##### STUDY TEXT #####
In the following, you see many ways to either select different subsets of the graph or style the plot.

## Labels

It is possible to hide the labels of the nodes by setting `plot_dag(..., labels=False)`.


## Selectors

Selectors allow you to visualize only a subset of the complete graph of the tax and transfer systems. They can be passed to the `selectors` argument of the `plot_dag()` function. There exist some ways to define a selector and they can be combined with one another. Let us discuss each selector on its own first.


### Basics

It is always possible to pass a string or a list of strings to `selectors`. In this case only the given nodes are displayed in the plot.

In [5]:
selectors = "kinderfreib_tu"

plot_dag(functions=policy_functions, selectors=selectors);

Using a list of variable names, we can select multiple nodes.

In [6]:
selectors = ["kinderfreib_tu", "_zu_verst_eink_kinderfreib_tu"]

plot_dag(functions=policy_functions, selectors=selectors);

Passing a string or a list of strings to `selectors` is actually a shortcut for the richer interface for selecting nodes. Selectors are usually represented as dictionaries. The corresponding dictionary for selecting a list of nodes is

In [7]:
selector = {
    "type": "nodes",
    "node": ["kinderfreib_tu", "_zu_verst_eink_kinderfreib_tu"],
    "select": True,  # optional
}

Let us go through the keys of the dictionary one by one.

1. `"type"` specifies the type of the selector. For a single node or a list of nodes the type is `"nodes"`.
2. `"node"` always refers to the node or nodes to which the selector is applied. In this case, it is the list of node names.
3. `"select"` specifies whether the nodes should be selected or de-selected. If you do not specify `"select"` it is assumed to be `True`.

### De-selecting Nodes

It is also possible to specify selectors which de-select some nodes. Note that,

- De-selectors are applied after nodes have been selected.
##### SUPPLIED DATA #####
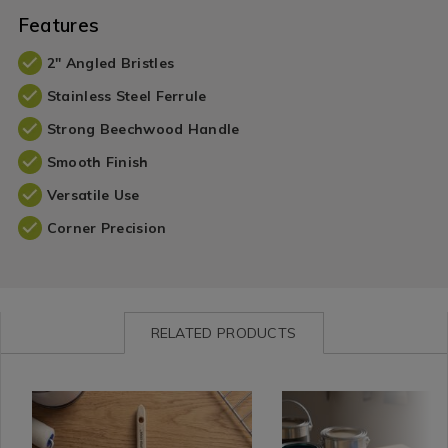
Features
2" Angled Bristles
Stainless Steel Ferrule
Strong Beechwood Handle
Smooth Finish
Versatile Use
Corner Precision
RELATED PRODUCTS
Plunder
https://www.homestoreandmore.ie/diy-
Plunder
https://www.homestorea
/
accessories/rolling-
/
brushes-
Plunder-
dog-
Plunder-
rollers/rolling-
#####
**ACTIVITY LIST:**
a) Answer these questions from the text on plot_dag selectors:
(i) Which setting hides the labels of the nodes?
(ii) What is the value of `"type"` for a single node or a list of nodes?
(iii) What value is assumed for `"select"` if it is not specified?
b) Go on with the text on plot_dag selectors, starting after its final line.

**OUTPUTS BY TASK:**
a)
(i) `plot_dag(..., labels=False)`
(ii) `"nodes"`
(iii) `True`

b)
- If no selectors are provided, de-selectors de-select nodes from the complete DAG.
- Selection and de-selection works for all selector types which follow.

For a simple and silly example, we want to reproduce the graph with the single node for `kinderfreib_tu` after, but starting from the last plot which also showed `_zu_verst_eink_kinderfreib_tu`.

First, we define the selectors. The first selector or dictionary in the list selects the two nodes. Note that the `"select"` key is `True` by default. The second key in the de-selects `"_zu_verst_eink_kinderfreib_tu"`.

In [8]:
selectors = [
    {
        "type": "nodes",
        "node": ["kinderfreib_tu", "_zu_verst_eink_kinderfreib_tu"],
    },
    {
        "type": "nodes",
        "node": "_zu_verst_eink_kinderfreib_tu",
        "select": False,
    }
]

In [9]:
plot_dag(functions=policy_functions, selectors=selectors);

### Ancestors and Descendants

Two other types of selectors allow you to pick one node and all nodes which appear before or after this node. We call the nodes ancestors or descendants, respectively. To select `"anz_kindergeld_kinder_tu"` which are the children per tax unit for whom the tax unit receives child benefits and all its ancestors, do the following.

In [10]:
selector = {"type": "ancestors", "node": "anz_kindergeld_kinder_tu"}

In [11]:
plot_dag(functions=policy_functions, selectors=selector);

To see the variables which are explicitly and implicitly dependent on the information in `"_geringfügig_beschäftigt"` use the type `"descendants"`.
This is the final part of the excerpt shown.